GIVEN INSTRUCTION: In the records below, render everything from the line containing "scientific name: Wahlenbergia subrosulata" down to the line containing "scientific name: Vallea ecuadorensis", both included, as a JSON list of strings with one string per line. Leave out blank lines.

PROVIDED INFORMATION:
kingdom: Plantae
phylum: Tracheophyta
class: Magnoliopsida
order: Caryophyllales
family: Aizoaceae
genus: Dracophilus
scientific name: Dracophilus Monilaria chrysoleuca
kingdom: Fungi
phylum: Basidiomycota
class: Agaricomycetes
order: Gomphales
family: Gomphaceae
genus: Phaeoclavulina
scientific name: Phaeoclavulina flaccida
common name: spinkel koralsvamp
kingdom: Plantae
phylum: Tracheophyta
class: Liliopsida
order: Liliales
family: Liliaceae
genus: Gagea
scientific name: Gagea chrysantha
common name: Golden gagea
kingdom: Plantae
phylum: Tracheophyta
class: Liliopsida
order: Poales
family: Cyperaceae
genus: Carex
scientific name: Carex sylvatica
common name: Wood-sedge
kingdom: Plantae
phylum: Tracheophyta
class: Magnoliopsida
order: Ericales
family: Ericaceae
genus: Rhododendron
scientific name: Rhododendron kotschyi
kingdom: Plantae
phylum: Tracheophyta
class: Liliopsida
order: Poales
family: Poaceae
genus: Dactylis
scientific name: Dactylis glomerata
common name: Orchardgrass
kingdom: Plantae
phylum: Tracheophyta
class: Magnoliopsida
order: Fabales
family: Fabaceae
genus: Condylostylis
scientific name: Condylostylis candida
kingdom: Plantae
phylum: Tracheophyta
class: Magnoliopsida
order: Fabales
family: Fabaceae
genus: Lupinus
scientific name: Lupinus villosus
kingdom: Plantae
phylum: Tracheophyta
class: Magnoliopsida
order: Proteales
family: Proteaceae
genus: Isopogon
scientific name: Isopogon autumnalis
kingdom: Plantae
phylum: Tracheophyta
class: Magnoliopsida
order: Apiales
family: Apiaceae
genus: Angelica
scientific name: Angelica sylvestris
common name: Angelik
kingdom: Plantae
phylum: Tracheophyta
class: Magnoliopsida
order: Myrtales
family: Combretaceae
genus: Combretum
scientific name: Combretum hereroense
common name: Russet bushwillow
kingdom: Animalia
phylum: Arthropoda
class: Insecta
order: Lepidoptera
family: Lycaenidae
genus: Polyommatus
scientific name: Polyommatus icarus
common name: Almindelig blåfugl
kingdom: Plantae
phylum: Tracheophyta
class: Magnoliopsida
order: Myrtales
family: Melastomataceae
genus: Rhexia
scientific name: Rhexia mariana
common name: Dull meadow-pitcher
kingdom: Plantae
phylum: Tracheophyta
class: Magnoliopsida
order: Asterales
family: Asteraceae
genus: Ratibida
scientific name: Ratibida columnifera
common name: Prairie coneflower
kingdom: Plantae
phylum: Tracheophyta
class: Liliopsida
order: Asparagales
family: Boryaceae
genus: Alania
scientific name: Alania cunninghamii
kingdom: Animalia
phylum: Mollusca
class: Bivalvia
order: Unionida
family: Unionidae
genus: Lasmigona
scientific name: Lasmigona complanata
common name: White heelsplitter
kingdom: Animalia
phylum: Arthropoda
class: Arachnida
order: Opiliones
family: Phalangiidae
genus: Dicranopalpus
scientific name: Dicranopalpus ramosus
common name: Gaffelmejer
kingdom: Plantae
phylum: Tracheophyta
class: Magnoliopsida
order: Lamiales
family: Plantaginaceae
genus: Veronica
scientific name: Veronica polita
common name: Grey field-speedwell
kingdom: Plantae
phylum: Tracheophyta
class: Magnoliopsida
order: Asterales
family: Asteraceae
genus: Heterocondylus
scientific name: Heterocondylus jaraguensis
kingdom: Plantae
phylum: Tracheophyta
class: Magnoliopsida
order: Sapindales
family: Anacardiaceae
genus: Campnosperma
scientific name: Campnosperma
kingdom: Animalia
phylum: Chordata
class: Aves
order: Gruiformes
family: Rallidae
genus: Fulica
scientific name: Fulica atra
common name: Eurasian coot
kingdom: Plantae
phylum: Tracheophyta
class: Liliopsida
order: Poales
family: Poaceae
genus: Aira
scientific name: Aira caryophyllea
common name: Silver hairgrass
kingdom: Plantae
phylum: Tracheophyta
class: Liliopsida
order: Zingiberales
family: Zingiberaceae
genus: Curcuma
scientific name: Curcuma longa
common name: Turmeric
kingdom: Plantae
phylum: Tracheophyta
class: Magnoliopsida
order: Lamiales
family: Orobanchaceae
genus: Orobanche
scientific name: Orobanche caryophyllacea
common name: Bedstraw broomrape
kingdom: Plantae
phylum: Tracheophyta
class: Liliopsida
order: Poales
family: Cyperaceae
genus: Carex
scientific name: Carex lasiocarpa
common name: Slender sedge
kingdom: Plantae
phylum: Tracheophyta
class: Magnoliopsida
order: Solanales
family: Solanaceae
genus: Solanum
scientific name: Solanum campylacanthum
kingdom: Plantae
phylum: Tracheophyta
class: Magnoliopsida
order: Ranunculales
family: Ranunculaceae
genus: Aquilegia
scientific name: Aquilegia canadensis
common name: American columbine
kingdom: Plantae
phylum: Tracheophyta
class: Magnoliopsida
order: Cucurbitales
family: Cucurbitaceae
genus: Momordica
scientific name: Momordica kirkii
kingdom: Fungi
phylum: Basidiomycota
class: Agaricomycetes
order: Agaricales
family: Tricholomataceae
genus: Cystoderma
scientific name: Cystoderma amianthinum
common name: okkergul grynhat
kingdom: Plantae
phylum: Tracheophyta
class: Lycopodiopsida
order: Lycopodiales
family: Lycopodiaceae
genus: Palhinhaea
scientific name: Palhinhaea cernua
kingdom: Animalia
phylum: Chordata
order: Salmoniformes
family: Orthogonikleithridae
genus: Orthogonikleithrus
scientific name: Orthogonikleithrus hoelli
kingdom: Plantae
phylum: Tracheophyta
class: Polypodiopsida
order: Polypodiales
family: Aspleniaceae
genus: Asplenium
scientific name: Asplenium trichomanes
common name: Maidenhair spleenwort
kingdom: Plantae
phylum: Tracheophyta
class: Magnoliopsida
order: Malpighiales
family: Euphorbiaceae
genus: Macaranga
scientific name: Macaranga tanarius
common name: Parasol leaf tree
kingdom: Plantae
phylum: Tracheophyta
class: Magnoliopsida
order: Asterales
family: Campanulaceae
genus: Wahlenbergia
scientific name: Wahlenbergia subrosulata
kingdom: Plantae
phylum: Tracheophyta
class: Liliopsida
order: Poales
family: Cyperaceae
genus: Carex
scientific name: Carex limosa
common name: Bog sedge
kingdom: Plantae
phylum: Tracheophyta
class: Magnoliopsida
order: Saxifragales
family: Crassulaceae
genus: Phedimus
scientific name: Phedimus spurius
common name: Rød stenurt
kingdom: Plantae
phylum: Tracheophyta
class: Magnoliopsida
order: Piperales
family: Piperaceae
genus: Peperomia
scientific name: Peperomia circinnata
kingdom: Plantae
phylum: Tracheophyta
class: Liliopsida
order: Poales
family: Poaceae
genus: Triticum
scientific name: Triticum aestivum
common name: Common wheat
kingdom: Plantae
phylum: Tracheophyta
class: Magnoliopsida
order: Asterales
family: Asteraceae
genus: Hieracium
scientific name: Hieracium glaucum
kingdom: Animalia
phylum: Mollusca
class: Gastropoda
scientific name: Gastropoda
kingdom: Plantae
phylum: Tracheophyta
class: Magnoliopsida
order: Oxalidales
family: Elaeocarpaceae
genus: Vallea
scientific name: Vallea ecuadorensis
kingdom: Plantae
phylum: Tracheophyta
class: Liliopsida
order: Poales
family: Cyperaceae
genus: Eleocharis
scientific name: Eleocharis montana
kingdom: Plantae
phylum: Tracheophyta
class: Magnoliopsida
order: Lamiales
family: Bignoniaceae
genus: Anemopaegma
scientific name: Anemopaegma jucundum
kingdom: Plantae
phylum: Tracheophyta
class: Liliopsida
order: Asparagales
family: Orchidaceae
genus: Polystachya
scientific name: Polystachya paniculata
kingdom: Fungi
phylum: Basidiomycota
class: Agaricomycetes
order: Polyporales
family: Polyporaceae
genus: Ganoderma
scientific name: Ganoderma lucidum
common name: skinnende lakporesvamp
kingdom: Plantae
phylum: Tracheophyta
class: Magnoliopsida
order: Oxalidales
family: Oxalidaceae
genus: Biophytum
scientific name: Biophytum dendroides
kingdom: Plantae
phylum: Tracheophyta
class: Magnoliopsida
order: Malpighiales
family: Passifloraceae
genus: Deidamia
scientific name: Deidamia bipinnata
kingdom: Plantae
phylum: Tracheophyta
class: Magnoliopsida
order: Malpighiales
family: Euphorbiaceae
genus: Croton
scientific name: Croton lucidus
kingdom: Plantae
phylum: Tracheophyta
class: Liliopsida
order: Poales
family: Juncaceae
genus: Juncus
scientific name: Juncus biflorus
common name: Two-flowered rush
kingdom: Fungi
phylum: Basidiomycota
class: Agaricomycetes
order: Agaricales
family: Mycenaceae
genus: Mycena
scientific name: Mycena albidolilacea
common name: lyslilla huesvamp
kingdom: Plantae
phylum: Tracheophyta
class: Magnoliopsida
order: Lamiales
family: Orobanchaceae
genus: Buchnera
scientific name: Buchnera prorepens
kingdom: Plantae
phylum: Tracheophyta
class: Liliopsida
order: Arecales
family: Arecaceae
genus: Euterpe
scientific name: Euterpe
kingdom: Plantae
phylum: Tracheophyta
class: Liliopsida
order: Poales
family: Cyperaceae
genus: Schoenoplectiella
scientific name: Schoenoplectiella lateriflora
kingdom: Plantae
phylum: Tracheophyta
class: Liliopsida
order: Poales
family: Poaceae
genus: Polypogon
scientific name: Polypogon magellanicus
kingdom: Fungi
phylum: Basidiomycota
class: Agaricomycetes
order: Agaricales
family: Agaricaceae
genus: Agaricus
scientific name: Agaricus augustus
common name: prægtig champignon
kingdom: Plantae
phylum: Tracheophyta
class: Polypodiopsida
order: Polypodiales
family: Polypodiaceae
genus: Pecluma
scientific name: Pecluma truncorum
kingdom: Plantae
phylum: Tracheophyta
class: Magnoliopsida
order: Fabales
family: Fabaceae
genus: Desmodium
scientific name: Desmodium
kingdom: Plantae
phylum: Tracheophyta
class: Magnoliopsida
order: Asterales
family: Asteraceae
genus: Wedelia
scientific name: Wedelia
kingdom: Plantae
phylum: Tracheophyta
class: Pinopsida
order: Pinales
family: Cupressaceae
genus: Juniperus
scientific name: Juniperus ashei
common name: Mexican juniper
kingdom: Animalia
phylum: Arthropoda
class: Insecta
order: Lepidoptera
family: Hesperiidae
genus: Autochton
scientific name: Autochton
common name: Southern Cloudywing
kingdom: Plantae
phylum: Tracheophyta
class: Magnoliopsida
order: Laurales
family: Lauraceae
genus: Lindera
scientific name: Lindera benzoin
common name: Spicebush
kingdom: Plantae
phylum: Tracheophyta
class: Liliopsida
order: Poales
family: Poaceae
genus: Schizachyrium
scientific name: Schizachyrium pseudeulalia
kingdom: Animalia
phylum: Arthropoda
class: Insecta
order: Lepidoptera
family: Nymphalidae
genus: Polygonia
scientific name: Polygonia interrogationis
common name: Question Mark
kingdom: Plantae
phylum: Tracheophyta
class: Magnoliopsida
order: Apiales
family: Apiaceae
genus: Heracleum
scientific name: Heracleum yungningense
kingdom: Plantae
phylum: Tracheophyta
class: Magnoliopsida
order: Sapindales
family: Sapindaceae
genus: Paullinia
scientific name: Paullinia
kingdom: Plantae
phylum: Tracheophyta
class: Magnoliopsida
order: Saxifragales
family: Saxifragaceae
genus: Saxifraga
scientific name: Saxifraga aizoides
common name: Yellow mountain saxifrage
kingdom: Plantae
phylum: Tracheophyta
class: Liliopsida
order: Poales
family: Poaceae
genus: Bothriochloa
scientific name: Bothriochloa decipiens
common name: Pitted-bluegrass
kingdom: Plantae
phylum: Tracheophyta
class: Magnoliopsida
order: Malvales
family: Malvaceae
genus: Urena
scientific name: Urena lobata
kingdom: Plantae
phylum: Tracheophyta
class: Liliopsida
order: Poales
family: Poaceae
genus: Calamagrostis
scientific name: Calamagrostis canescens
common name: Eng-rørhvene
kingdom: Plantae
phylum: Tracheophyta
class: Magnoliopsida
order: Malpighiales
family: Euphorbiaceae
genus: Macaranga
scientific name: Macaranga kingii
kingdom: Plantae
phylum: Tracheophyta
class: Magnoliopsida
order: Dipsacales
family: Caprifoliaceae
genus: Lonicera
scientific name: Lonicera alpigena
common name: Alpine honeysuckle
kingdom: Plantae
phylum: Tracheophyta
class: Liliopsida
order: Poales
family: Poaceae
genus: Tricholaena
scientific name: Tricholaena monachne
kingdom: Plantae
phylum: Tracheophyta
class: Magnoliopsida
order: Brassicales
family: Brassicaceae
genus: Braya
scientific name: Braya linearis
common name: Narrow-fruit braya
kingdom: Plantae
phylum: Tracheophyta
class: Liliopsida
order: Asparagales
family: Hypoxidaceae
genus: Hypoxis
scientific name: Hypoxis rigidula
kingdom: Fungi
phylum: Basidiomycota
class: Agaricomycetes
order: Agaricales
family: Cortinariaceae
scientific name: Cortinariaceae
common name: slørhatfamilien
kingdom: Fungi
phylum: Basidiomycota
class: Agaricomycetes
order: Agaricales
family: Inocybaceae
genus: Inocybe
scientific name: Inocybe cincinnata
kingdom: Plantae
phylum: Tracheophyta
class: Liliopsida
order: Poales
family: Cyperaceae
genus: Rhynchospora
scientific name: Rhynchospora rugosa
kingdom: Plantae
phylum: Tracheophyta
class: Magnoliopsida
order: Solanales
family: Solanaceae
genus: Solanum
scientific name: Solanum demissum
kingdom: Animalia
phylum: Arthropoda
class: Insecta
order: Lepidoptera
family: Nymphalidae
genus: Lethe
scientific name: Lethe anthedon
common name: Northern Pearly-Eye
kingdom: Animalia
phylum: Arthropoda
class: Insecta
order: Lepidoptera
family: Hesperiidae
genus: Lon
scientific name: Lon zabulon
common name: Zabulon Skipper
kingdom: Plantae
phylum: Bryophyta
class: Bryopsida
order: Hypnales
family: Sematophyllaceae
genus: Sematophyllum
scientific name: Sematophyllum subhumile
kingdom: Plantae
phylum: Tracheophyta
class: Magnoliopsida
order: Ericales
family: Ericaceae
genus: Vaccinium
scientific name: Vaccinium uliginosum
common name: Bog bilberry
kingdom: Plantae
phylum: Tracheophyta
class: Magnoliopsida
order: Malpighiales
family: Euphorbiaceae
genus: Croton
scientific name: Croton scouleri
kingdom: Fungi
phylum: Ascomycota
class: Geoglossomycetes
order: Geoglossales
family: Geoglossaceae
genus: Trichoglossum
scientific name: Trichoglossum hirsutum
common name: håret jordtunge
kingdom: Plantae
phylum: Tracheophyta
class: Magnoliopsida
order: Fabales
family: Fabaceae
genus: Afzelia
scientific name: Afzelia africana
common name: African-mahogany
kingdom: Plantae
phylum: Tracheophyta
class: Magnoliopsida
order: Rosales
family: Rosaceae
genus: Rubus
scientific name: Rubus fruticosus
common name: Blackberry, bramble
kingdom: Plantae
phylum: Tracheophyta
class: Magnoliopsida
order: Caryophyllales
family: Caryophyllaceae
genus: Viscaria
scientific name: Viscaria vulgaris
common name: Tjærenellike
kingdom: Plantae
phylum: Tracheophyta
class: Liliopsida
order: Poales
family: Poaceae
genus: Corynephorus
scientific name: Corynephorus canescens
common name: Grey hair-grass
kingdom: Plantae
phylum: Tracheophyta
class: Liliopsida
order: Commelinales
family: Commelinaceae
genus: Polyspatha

ANSWER IN FULL:
[
  "scientific name: Wahlenbergia subrosulata",
  "kingdom: Plantae",
  "phylum: Tracheophyta",
  "class: Liliopsida",
  "order: Poales",
  "family: Cyperaceae",
  "genus: Carex",
  "scientific name: Carex limosa",
  "common name: Bog sedge",
  "kingdom: Plantae",
  "phylum: Tracheophyta",
  "class: Magnoliopsida",
  "order: Saxifragales",
  "family: Crassulaceae",
  "genus: Phedimus",
  "scientific name: Phedimus spurius",
  "common name: Rød stenurt",
  "kingdom: Plantae",
  "phylum: Tracheophyta",
  "class: Magnoliopsida",
  "order: Piperales",
  "family: Piperaceae",
  "genus: Peperomia",
  "scientific name: Peperomia circinnata",
  "kingdom: Plantae",
  "phylum: Tracheophyta",
  "class: Liliopsida",
  "order: Poales",
  "family: Poaceae",
  "genus: Triticum",
  "scientific name: Triticum aestivum",
  "common name: Common wheat",
  "kingdom: Plantae",
  "phylum: Tracheophyta",
  "class: Magnoliopsida",
  "order: Asterales",
  "family: Asteraceae",
  "genus: Hieracium",
  "scientific name: Hieracium glaucum",
  "kingdom: Animalia",
  "phylum: Mollusca",
  "class: Gastropoda",
  "scientific name: Gastropoda",
  "kingdom: Plantae",
  "phylum: Tracheophyta",
  "class: Magnoliopsida",
  "order: Oxalidales",
  "family: Elaeocarpaceae",
  "genus: Vallea",
  "scientific name: Vallea ecuadorensis"
]